The make-up, art and sound department deserves praise as the autopsy is morbidly accurate and paints a picture of what happened to Jane Doe. It’s cringe-inducing but not exploitative.

Brian Cox and Emile Hirsch deliver a believable father and son dynamic as the Tildens try to figure out what happened. Cox lends some gravitas to the proceedings which give us this clever juxtaposition of science uncovering something bizarre and supernatural, effectively making the autopsy ambiguous. While Olwen Catherine Kelly is completely still throughout the movie, her performance shouldn’t be discounted as she still feels like a character.

While the Autopsy of Jane Doe proves to be an interesting twist to the mysterious discovery and the unfortunate souls who uncover its narrative, the movie, later on, devolves into a predictable B-movie horror show.

Run-of-the-mill horror set-ups soon follow such as the elevator scare and foggy encounter. The jump scares here aren’t anything new either. Eventually, convenient plot points take over the whole story.

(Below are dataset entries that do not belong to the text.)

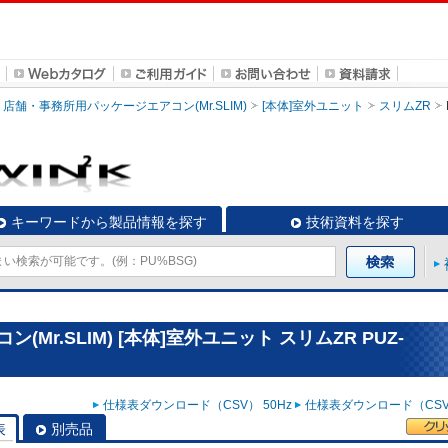
店舗・事務所用パッケージエアコン(Mr.SLIM)
[本体]室外ユニット
スリムZR
キーワードから製品情報を探す
技術資料を探す
r.SLIM) [本体]室外ユニット スリムZR PUZ-
仕様表ダウンロード（CSV） 50Hz
仕様表ダウンロード（CSV）
表
別売品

It doesn’t help that Austin and Tommy are thinly defined characters. Both are facing personal issues that the narrative could have used, but are dumped in the midsection and tossed away.

The movie ends with a predictable finish. The Autopsy of Jane Doe starts with an original idea but deflates halfway to follow a tried and tested course.

In spite of these flaws, The Autopsy of Jane Doe still boasts of a unique spin to a familiar narrative. It’s still an engaging mystery thriller with amazing practical effects that cleverly use your curiosity and imagination, which are arguably the scariest horror devices of all.

The Autopsy of Jane Doe

6.5

The Autopsy of Jane Doe is a simple and well-executed thriller that cleverly spins a tale of mystery into a procedural of horrors, but loses steam halfway where it succumbs to watered-down cliches.